[Document section Boundary: Start]

A systematic review and meta-analysis of the gonadotoxic effects of cyclophosphamide and benefits of gonadotropin releasing hormone agonists (GnRHa) in women of child-bearing age with autoimmune rheumatic disease

Abstract
Objectives: To systematically review risk of sustained amenorrhea with intravenous (IV) cyclophosphamide in autoimmune rheumatic disease (ARD), and evaluate efficacy of gonadotropin-releasing hormone agonists (GnRHa) to reduce this risk. Methods: Systematic search for papers reporting incidence of sustained amenorrhea >= 12 months in ARD following: IV cyclophosphamide; or GnRHa and IV cyclophosphamide compared to IV cyclophosphamide alone. Results: From 31 articles and 1388 patients (mean age 27.7 years) sustained amenorrhea occurred in 273 patients (19.7%). Of 56 patients (mean age range 23.9-25.6 years) receiving GnRHa and IV cyclophosphamide, and 37 controls (mean age range 25-30.1 years) given IV cyclophosphamide only, sustained amenorrhea occurred in 2/56 (3.6%) patients treated with GnRHa, compared to 15/37 (40.5%) controls. Pooled odds ratio of sustained amenorrhea with GnRHa and cyclophosphamide versus cyclophosphamide alone was 0.054 (95% CI 0.0115-0.2576 p < 0.001), corresponding to a number needed to treat of 2.7 (95% CI 1.955-4.388) and absolute risk reduction of 36.95% (95% CI 35.6-38.4%). Conclusion: Sustained amenorrhea with IV cyclophosphamide was observed in patients with ARD, especially with increasing age and cumulative doses >5 g. GnRHa reduced this risk and should be considered with IV cyclophosphamide in women of childbearing age with ARD.

[Document section Boundary: End]

§ **Exercise aim**:
According to the abstract on cyclophosphamide and GnRHa, how many of the 56 patients given GnRHa with IV cyclophosphamide developed sustained amenorrhea? Answer using only the abstract.

[Input data Boundary: Start]

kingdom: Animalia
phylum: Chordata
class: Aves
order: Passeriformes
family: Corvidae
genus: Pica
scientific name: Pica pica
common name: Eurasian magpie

[Input data Boundary: End]
[Input data Boundary: Start]

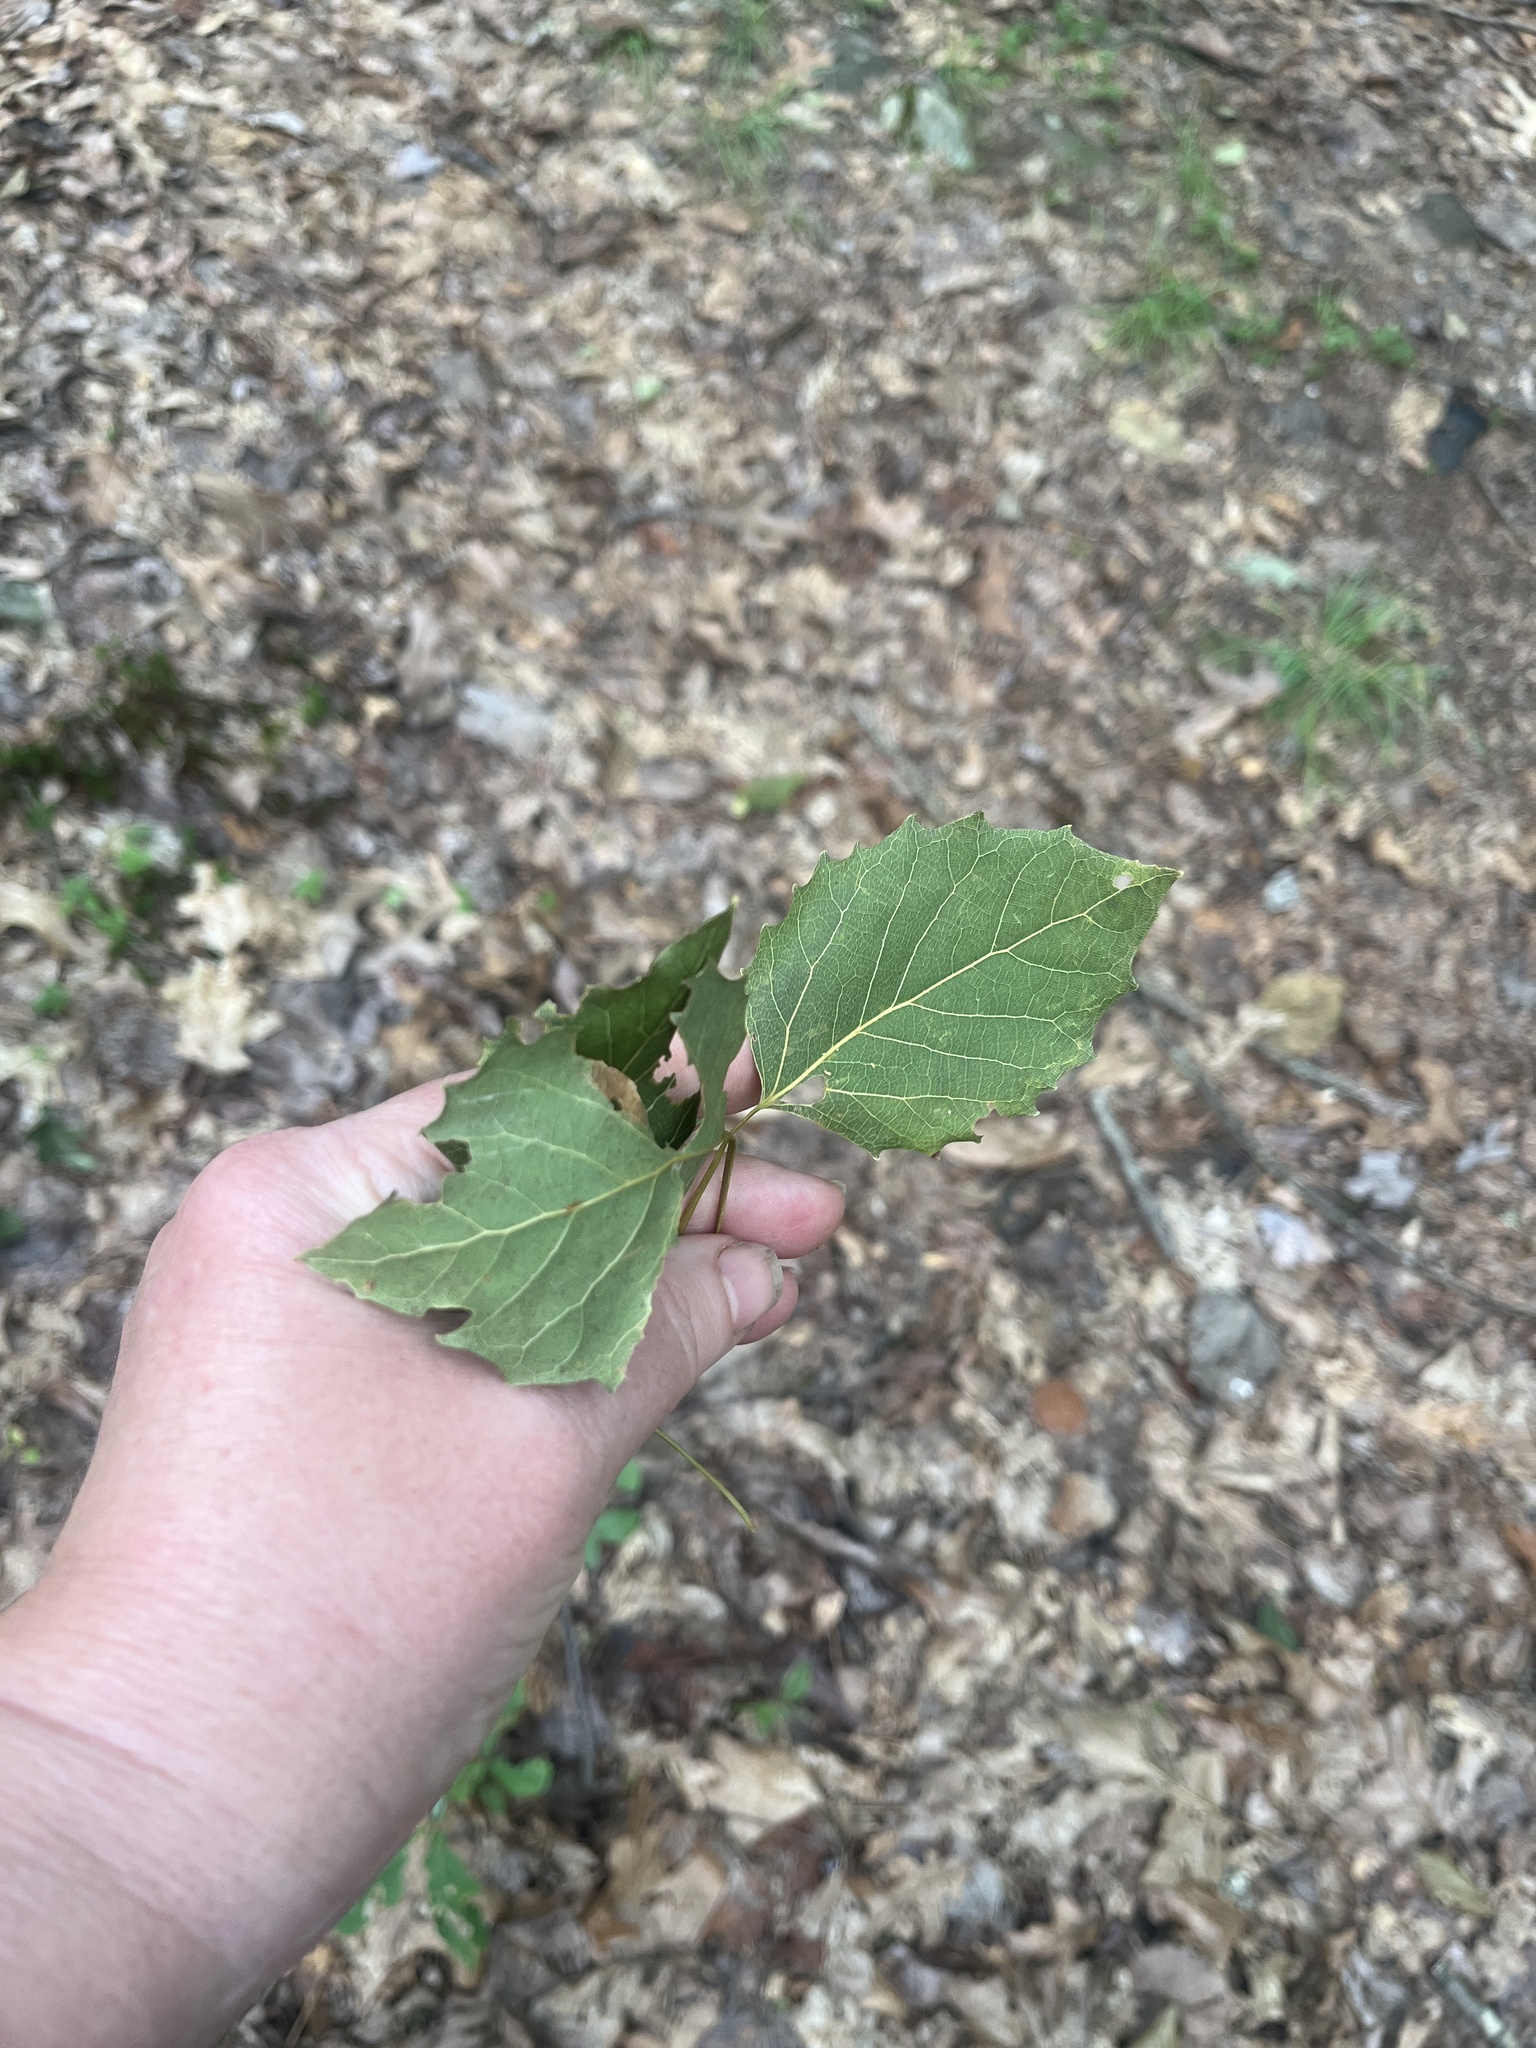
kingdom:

[Input data Boundary: End]

§ **Answer section**:
2 of the 56 patients (3.6%).